In determining whether a derivative finding of neglect is warranted, we assess whether the evidence of the prior finding “ ‘demonstrates such an impaired level of parental judgment as to create a substantial risk of harm for any child in [that parent’s] care’ ” (Matter of Tiffany AA., 268 AD2d 818, 819-820, quoting Matter of Vincent M., 193 AD2d 398, 404). “[W]here ‘the nature of the direct abuse, notably its duration [and] the circumstances surrounding its commission * * * evidence [s] fundamental flaws in the respondent’s understanding of the duties of parenthood’ ” (Matter of Tiffany AA., supra at 820, quoting Matter of Amanda LL., 195 AD2d 708, 709), the derivative finding may be justified if the prior finding was so proximate in time to the derivative proceeding, that “ ‘ “it can reasonably be concluded that the condition still exists” ’ ” (Matter of Tiffany AA., supra at 820, quoting Matter of James HH., 234 AD2d 783, 784, lv denied 89 NY2d 812, quoting Matter of Cruz, 121 AD2d 901, 902-903). And where, as here, respondent’s mental condition is the gravamen of the prior finding, “proof of ongoing mental illness, along with the failure to engage in * * * treatment, which results in a parent’s inability to care for his or her children in the foreseeable future, provides a basis for a finding of neglect” (Matter of Jesse DD., 223 AD2d 929, 931-932, lv denied 88 NY2d 803).

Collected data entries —
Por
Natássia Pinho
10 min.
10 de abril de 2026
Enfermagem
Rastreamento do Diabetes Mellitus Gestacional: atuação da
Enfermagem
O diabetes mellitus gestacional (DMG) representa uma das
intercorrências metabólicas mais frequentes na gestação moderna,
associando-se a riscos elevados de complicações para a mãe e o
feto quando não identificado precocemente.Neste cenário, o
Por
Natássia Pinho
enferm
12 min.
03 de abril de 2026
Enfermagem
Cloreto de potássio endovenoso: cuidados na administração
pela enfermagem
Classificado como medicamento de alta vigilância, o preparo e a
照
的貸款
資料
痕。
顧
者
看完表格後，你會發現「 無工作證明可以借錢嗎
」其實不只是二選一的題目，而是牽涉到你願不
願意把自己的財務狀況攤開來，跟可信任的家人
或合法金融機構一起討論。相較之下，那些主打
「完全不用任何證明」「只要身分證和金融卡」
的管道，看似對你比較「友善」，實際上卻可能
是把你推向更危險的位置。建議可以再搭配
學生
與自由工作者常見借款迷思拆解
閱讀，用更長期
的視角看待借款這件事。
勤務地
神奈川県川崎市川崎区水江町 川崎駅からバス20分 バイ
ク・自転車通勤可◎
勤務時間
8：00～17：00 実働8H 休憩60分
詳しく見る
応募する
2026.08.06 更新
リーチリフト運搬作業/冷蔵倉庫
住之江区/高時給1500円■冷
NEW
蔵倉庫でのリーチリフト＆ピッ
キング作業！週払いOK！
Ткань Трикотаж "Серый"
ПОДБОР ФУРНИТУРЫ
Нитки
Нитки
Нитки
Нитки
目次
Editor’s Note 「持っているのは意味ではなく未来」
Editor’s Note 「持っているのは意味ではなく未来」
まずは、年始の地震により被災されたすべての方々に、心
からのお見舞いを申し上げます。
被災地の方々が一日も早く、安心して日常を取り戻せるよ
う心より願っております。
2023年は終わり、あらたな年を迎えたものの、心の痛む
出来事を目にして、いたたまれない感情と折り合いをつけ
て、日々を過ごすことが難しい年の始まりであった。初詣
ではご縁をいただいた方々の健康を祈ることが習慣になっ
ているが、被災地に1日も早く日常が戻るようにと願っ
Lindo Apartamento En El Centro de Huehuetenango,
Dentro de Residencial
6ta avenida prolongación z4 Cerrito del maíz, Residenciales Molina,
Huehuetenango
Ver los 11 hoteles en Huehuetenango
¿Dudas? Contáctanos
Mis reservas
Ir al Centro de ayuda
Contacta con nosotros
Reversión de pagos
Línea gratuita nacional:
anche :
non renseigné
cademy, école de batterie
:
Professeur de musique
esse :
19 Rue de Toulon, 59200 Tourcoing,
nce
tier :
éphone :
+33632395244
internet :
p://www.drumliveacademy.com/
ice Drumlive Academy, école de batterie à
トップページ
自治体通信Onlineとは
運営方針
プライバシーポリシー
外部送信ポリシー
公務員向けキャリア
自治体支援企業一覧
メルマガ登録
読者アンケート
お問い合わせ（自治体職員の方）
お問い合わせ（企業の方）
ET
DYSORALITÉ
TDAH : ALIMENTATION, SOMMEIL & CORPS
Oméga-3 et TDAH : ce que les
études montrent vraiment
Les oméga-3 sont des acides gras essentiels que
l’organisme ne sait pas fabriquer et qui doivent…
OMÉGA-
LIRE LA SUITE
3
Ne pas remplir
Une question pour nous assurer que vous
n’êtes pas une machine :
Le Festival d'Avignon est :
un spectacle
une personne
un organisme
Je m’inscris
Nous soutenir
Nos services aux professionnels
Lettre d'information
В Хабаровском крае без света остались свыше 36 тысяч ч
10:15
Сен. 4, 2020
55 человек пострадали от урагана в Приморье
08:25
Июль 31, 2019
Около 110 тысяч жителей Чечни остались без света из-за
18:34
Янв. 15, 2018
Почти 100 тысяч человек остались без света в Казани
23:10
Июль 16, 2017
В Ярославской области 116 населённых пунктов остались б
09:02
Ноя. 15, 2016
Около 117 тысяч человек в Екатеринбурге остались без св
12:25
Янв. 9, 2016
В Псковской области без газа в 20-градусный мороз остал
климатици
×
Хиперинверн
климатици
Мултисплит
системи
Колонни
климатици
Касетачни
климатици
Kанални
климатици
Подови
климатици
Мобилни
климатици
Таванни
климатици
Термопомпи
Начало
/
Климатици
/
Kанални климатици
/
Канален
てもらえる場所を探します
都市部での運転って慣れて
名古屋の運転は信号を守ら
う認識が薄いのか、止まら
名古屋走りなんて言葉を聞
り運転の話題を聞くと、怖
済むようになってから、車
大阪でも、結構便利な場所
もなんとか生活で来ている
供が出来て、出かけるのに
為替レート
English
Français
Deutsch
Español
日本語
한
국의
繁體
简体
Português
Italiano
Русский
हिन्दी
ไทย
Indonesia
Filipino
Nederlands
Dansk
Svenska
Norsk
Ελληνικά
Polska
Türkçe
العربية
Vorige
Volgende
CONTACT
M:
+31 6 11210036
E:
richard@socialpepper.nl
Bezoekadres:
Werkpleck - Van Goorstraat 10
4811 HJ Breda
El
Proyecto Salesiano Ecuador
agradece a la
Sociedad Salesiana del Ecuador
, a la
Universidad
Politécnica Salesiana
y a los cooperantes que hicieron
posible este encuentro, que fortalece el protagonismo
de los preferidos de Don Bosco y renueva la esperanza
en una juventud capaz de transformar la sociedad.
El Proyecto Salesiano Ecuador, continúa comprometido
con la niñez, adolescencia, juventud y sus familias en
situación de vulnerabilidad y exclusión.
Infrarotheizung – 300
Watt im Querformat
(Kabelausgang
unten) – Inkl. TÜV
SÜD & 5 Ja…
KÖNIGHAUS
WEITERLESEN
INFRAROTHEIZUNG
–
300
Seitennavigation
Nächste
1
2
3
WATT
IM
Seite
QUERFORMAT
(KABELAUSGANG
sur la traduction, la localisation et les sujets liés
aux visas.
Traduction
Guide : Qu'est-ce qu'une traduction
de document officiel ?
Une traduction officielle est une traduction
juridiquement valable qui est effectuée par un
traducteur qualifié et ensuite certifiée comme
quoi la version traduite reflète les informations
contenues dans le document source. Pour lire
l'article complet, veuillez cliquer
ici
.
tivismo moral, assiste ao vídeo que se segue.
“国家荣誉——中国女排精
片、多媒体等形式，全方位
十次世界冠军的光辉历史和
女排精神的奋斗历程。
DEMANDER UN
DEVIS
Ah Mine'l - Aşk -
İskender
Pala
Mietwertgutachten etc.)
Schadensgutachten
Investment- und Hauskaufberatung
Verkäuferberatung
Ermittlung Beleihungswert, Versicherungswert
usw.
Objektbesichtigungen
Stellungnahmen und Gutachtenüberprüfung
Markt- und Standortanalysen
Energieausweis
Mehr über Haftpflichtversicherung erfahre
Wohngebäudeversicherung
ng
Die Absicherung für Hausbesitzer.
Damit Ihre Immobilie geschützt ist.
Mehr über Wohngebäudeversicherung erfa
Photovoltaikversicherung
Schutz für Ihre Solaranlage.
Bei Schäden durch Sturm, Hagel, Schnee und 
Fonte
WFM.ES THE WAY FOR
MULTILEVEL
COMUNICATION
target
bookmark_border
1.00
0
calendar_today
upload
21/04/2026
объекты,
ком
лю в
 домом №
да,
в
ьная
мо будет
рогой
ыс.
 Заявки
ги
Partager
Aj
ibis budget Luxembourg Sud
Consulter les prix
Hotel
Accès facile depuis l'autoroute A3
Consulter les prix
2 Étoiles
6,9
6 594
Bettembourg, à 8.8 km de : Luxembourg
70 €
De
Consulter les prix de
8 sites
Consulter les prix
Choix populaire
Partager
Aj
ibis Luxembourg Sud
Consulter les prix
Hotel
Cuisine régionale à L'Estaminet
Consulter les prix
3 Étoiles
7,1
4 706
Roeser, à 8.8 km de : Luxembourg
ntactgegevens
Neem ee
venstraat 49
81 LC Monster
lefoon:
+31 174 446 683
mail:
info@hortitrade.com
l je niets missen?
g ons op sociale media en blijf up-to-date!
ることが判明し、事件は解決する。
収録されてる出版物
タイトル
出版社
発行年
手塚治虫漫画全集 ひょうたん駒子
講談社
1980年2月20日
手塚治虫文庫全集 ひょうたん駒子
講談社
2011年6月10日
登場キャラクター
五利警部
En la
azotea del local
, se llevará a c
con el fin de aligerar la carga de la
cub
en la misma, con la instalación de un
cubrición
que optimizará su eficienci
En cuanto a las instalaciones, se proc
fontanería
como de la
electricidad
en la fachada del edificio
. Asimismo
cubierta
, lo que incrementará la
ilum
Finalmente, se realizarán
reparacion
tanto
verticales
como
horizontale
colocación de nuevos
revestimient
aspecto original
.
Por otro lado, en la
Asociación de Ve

BRIEF —
Copy out the passage on derivative findings of neglect word for word, in full.

PROBLEM SOLUTION —
In determining whether a derivative finding of neglect is warranted, we assess whether the evidence of the prior finding “ ‘demonstrates such an impaired level of parental judgment as to create a substantial risk of harm for any child in [that parent’s] care’ ” (Matter of Tiffany AA., 268 AD2d 818, 819-820, quoting Matter of Vincent M., 193 AD2d 398, 404). “[W]here ‘the nature of the direct abuse, notably its duration [and] the circumstances surrounding its commission * * * evidence [s] fundamental flaws in the respondent’s understanding of the duties of parenthood’ ” (Matter of Tiffany AA., supra at 820, quoting Matter of Amanda LL., 195 AD2d 708, 709), the derivative finding may be justified if the prior finding was so proximate in time to the derivative proceeding, that “ ‘ “it can reasonably be concluded that the condition still exists” ’ ” (Matter of Tiffany AA., supra at 820, quoting Matter of James HH., 234 AD2d 783, 784, lv denied 89 NY2d 812, quoting Matter of Cruz, 121 AD2d 901, 902-903). And where, as here, respondent’s mental condition is the gravamen of the prior finding, “proof of ongoing mental illness, along with the failure to engage in * * * treatment, which results in a parent’s inability to care for his or her children in the foreseeable future, provides a basis for a finding of neglect” (Matter of Jesse DD., 223 AD2d 929, 931-932, lv denied 88 NY2d 803).